_WHAT THE EXERCISE ASKS_
Format as a JSON list of strings the lines from the one containing "pose: elev=96.6 azim=115.1" through the end of the items, both ends included, one string per line and no blank lines. Leave the pictures out of the answer.

-------

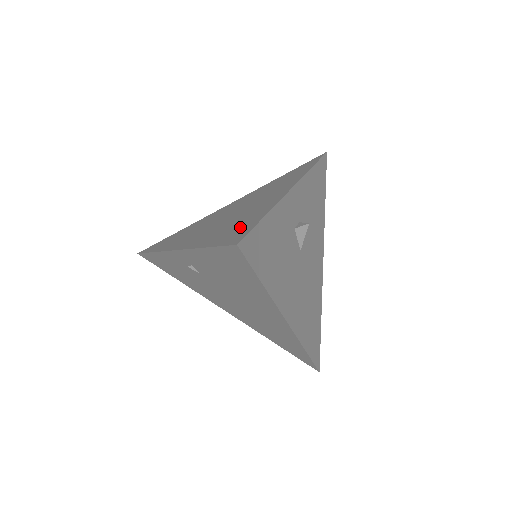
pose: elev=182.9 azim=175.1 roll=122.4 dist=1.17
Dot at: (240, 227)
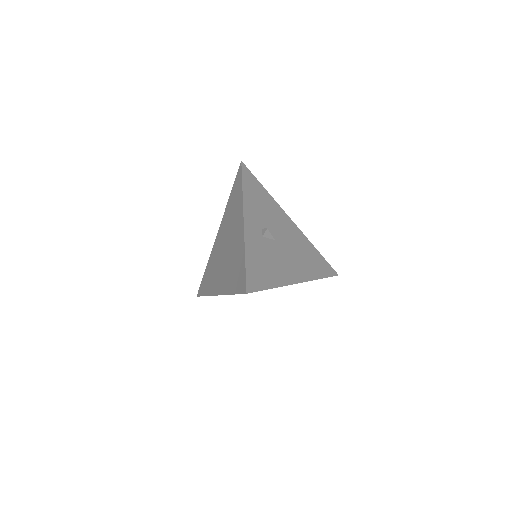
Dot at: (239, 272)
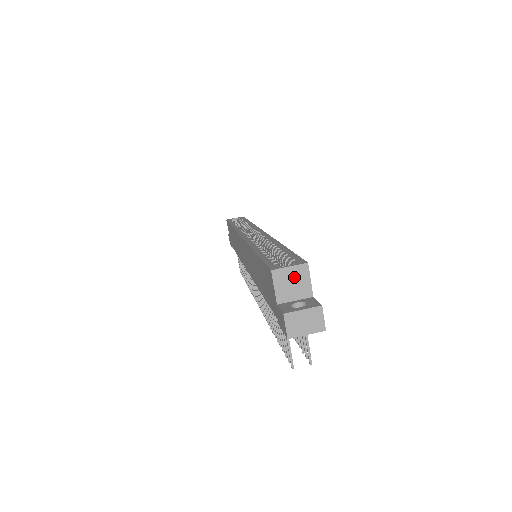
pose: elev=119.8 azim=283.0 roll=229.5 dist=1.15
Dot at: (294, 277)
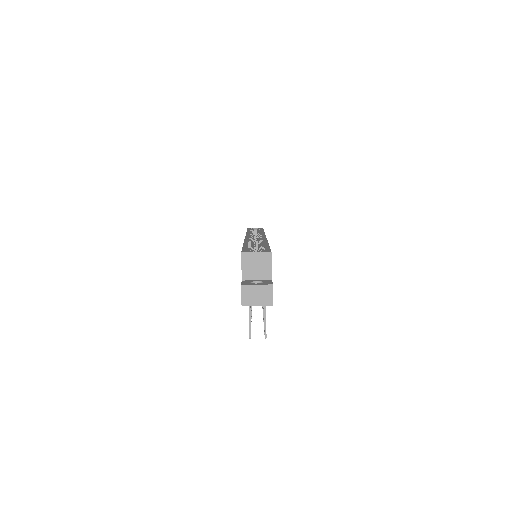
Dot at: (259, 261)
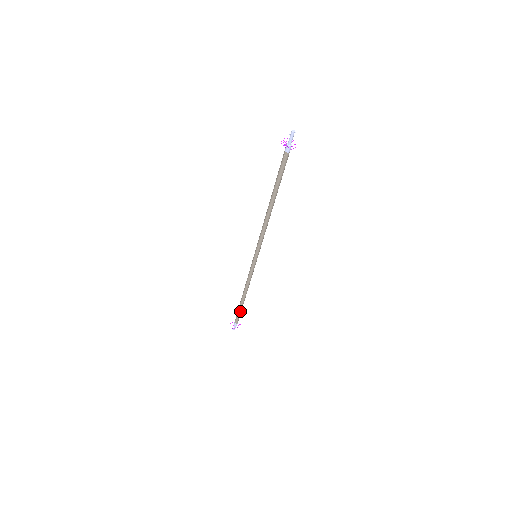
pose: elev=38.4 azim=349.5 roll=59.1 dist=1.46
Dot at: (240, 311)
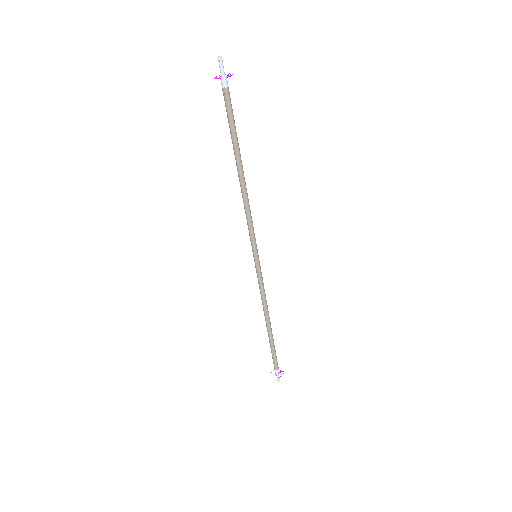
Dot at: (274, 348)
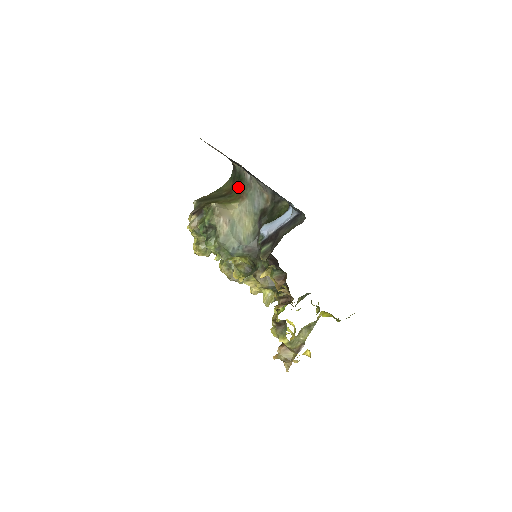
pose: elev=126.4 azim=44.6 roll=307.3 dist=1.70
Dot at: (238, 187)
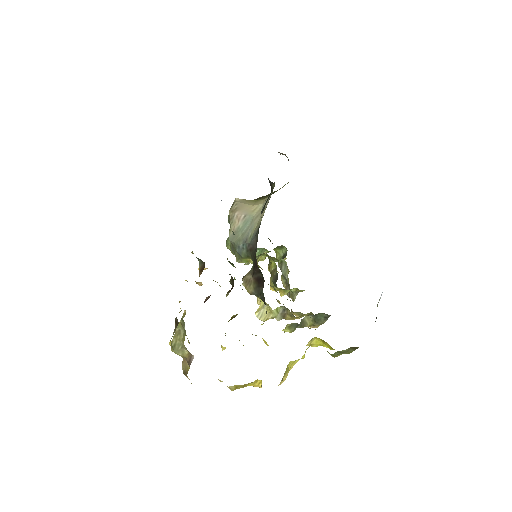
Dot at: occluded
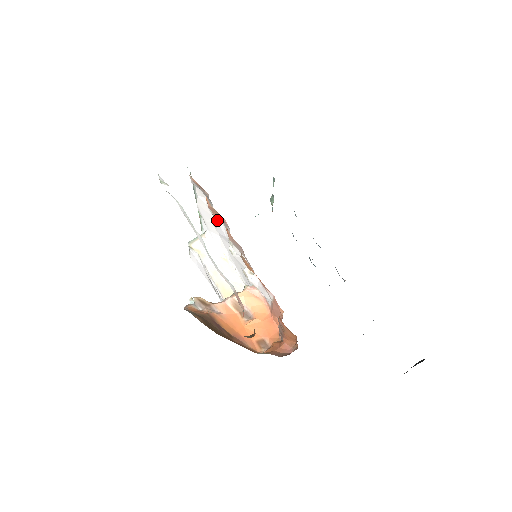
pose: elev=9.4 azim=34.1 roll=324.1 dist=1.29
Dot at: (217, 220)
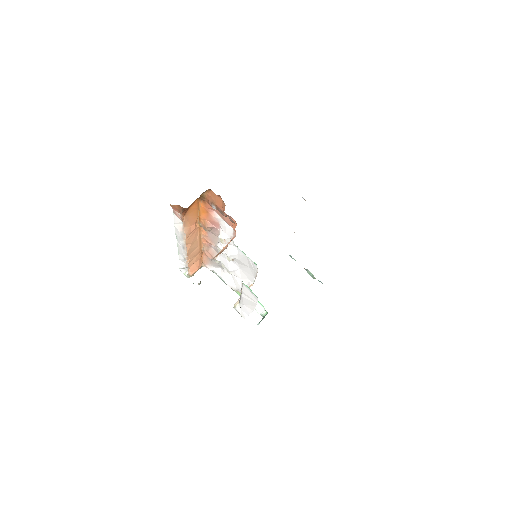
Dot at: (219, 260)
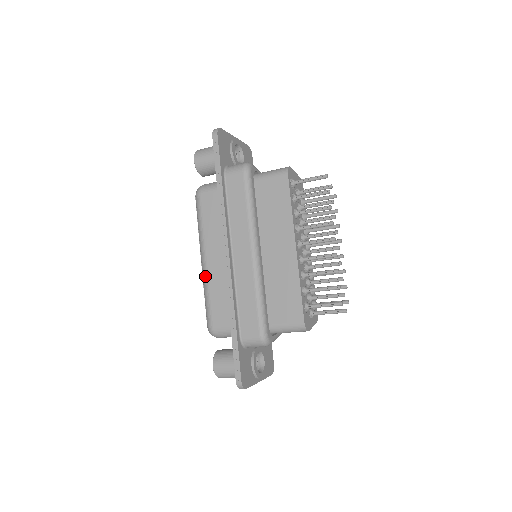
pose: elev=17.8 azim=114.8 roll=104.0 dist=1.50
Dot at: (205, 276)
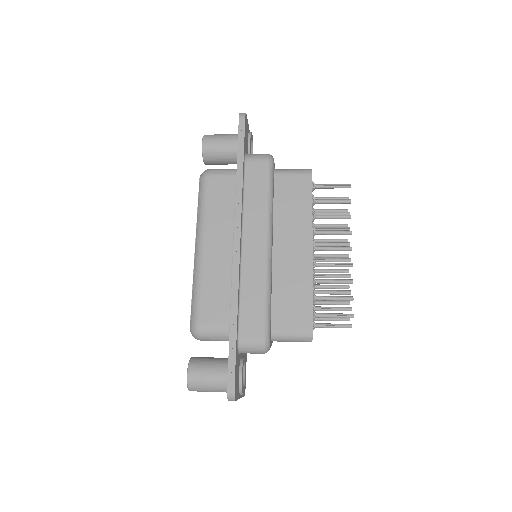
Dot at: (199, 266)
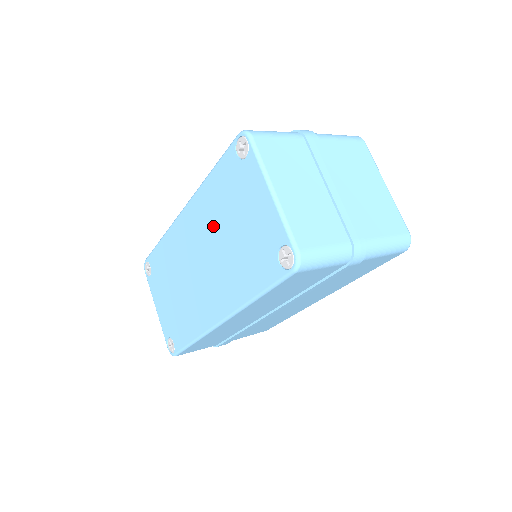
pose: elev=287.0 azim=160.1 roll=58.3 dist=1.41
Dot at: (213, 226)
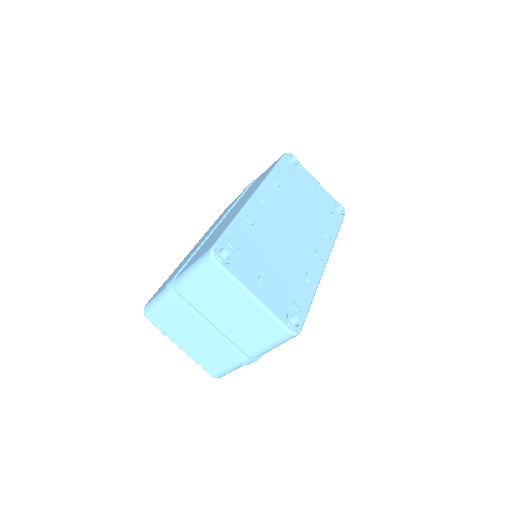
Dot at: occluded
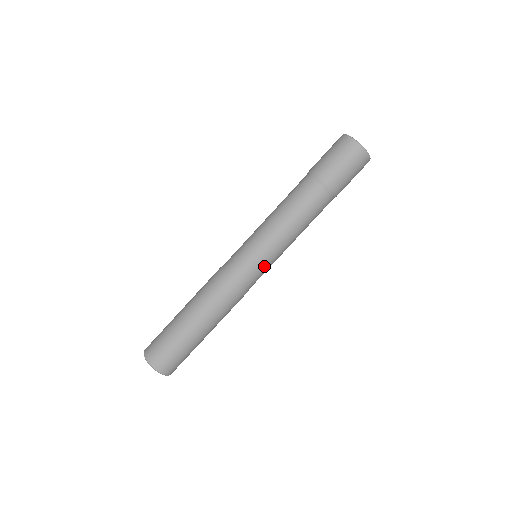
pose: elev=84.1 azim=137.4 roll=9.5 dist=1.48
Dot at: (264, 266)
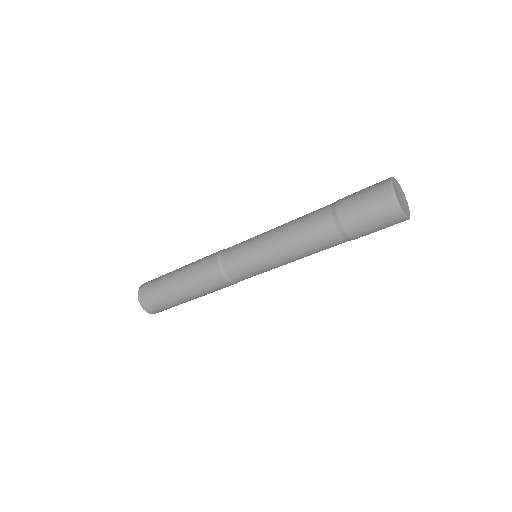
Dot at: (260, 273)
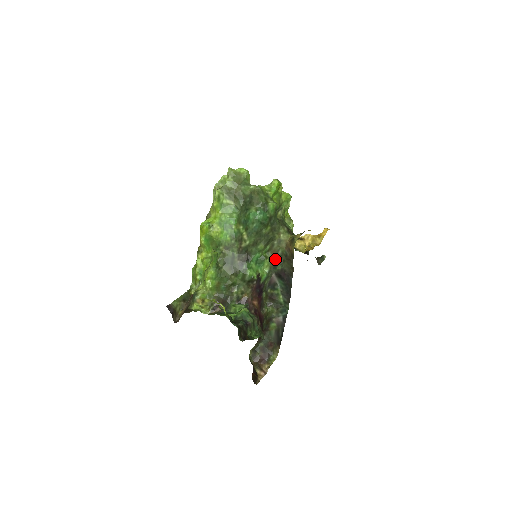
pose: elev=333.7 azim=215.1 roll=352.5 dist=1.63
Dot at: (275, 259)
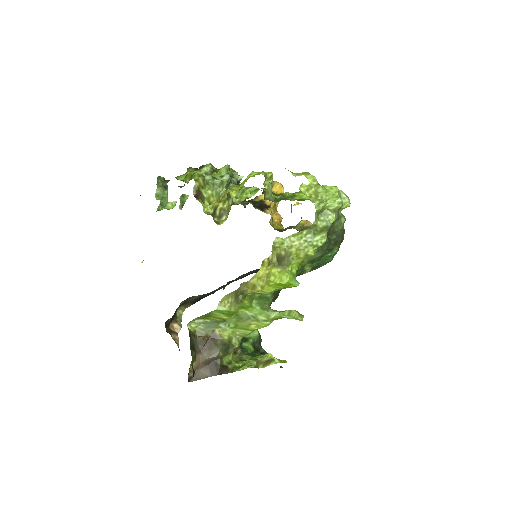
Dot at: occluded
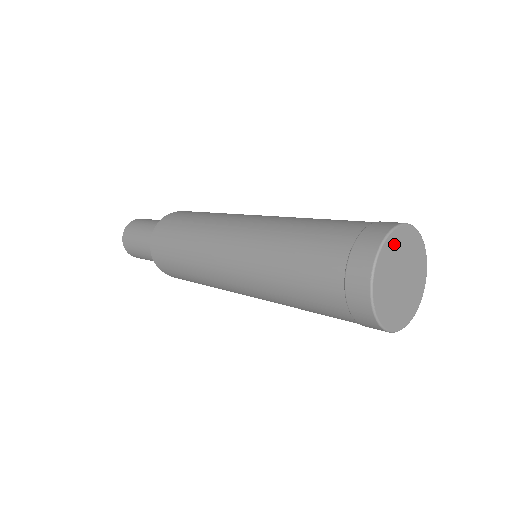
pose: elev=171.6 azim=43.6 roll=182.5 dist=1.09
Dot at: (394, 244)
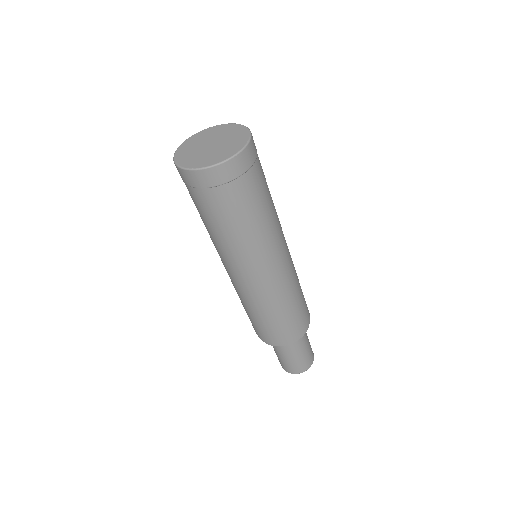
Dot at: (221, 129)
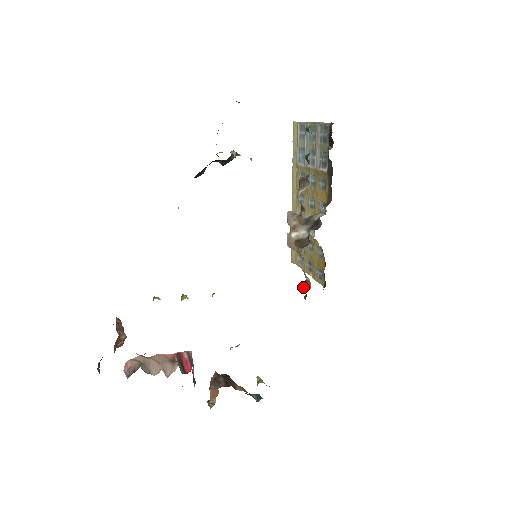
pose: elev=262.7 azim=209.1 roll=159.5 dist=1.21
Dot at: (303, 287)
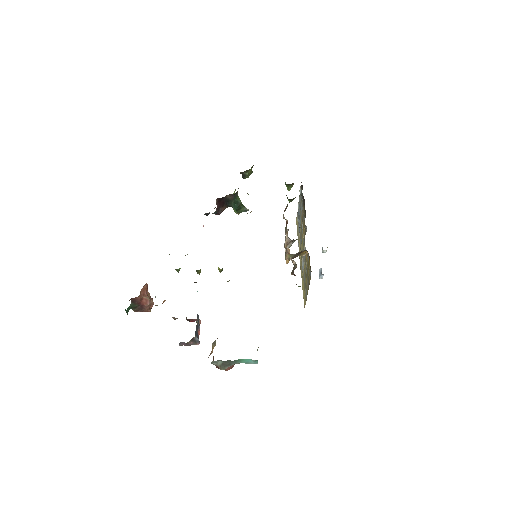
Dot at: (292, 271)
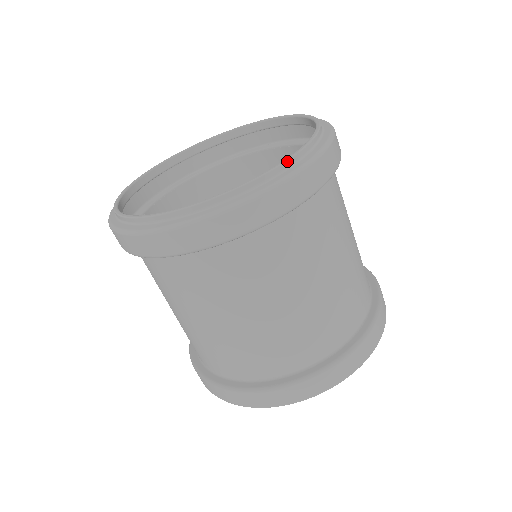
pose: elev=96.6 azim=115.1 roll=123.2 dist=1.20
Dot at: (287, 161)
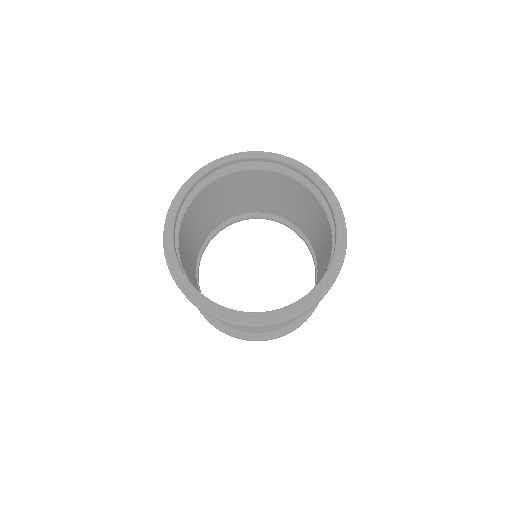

-------

_RESULT FOR THIS EXERCISE_
[
  "pose: elev=96.6 azim=115.1 roll=123.2 dist=1.20",
  "Dot at: (287, 161)"
]